The History of Christians in Lebanon

Christianity in Lebanon has a long and continuous history beginning with the visits of Jesus to the southern territories, where he is said to have performed many miraculous healings. Biblical Scriptures reveal that Peter and Paul evangelized the Phoenicians, whom they affiliated to the ancient patriarchate of Antioch.

The spread of Christianity in Mount Lebanon was very slow where paganism (Muslim, Judaism) persisted in mountaintop strongholds.

A 2015 study estimates some 2,500 Lebanese believers in Christ have Muslim ancestry,  whereas the majority of Lebanese Christians are direct descendants of the original early Christians.

Proportionally, Lebanon has the highest rate of Christians in the Middle East, where the percentage ranges between 39% and 40.5%, followed directly by Egypt and Syria where most likely Christians account for about 10 percent.

History

Before the Christian faith reached the territory of Lebanon,  Jesus had traveled to its southern parts near Tyre where the scripture tells us that he cured a possessed Canaanite child.

Christianity in Lebanon is almost as old as gentile Christian faith itself. Early reports relate the possibility that Saint Peter himself was the one who evangelized the Phoenicians whom he affiliated to the ancient patriarchate of Antioch.

Paul also preached in Lebanon, having lingered with the early Christians in Tyre and Sidon.  Even though Christianity was introduced to Lebanon after the first century AD, its spread was very slow, particularly in the mountainous areas where paganism was still unyielding.

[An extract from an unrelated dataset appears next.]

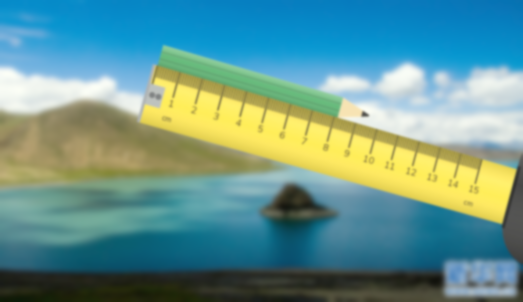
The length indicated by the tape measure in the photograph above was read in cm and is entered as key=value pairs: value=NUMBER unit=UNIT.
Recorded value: value=9.5 unit=cm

The earliest indisputable tradition of Christianity in Lebanon can be traced back to Saint Maron in the 4th century AD, being of Greek/Eastern/Antiochian Orthodox origin and the founder of national and ecclesiastical Maronitism.

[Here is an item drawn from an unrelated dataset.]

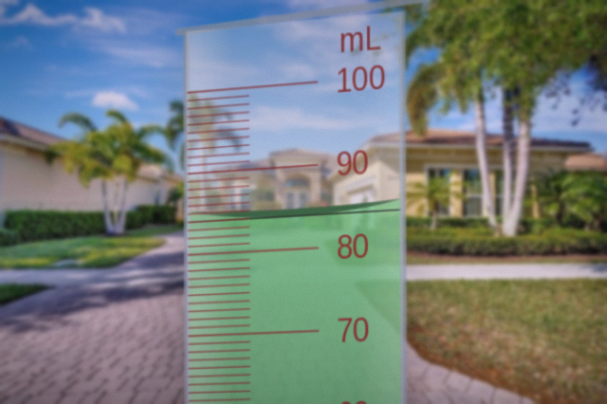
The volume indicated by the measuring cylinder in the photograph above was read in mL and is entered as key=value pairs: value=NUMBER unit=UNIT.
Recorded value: value=84 unit=mL
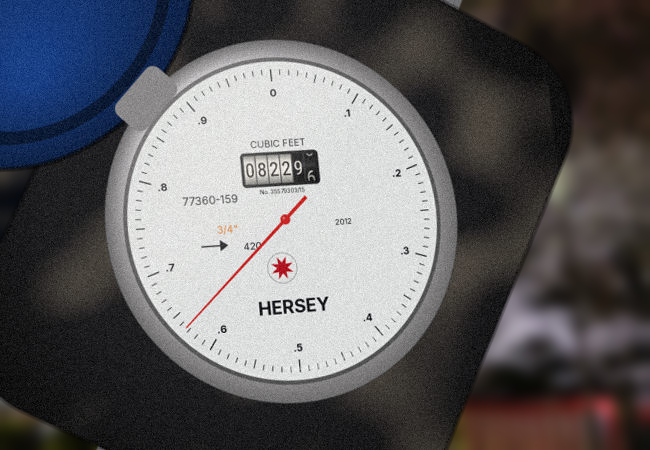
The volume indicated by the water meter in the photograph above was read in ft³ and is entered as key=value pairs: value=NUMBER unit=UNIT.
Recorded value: value=82295.63 unit=ft³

Saint Maron adopted an ascetic and reclusive life on the banks of a river in the vicinity of Homs–Syria and founded a community of monks which began to preach the gospel in the surrounding areas.

By faith, liturgy, rite, religious books and heritage, the Maronites were of Orthodox origin.

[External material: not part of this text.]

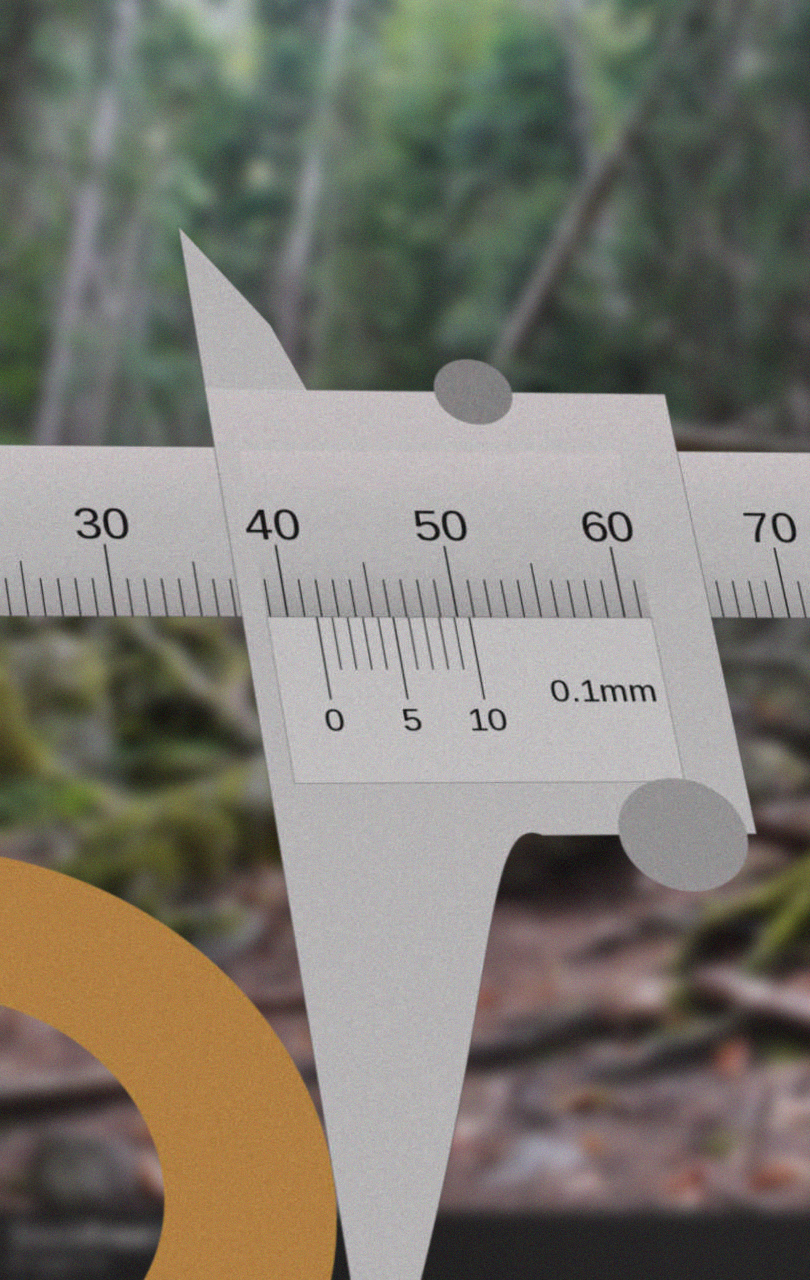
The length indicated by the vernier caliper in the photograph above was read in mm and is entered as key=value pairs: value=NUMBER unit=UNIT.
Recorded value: value=41.7 unit=mm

The Saint Maron Monastery was too close to Antioch to grant the monks their freedom and autonomy, which prompted Saint John Maron, the first Maronite patriarch-elect, to lead his monks into the Lebanese mountains to escape emperor Justinian II’s persecution, finally settling in the Qadisha valley.

Nevertheless, the influence of the Maronite establishment spread throughout the Lebanese mountains and became a considerable feudal force. The existence of the Maronites was largely ignored by the western world until the Crusades.

In the 16th century, the Maronite Church adopted the catechism of the Catholic Church and merged with it. Moreover, Rome dispatched Franciscan, Dominican and later Jesuit missionaries to Lebanon to secure the conversion of the Maronites to Catholicism.

Due to their turbulent history, the Maronites formed a secluded identity in the mountains and valleys of Lebanon, led by the Maronite patriarch who voiced his opinion on contemporary issues.

They identify themselves as a unique community whose religion and culture is distinct from the predominantly Muslim Arab world.

The Maronites played a major part in the definition of and the creation of the state of Lebanon. The modern state of Greater Lebanon was established by France in 1920 after the instigation of ambitious Maronite leaders headed by patriarch Elias Peter Hoayek, who presided delegations to France following WWI and requested the re-establishment of the entity of the Principality of Lebanon (1515AD-1840AD).

With the creation of the state of Lebanon, Arabism was overcome by Lebanism, which emphasizes Lebanon’s Mediterranean and Phoenician heritage.

In the National Pact, an unwritten gentleman’s agreement between the Maronite President Bshara el-Khoury and Sunni Prime Minister Riad as-Solh, the seats of presidency were distributed between the main Lebanese religious denominations. According to the pact, the President of the Lebanese republic shall always be a Maronite. Furthermore, the pact also states that Lebanon is a state with an “Arab face” (not an Arab identity).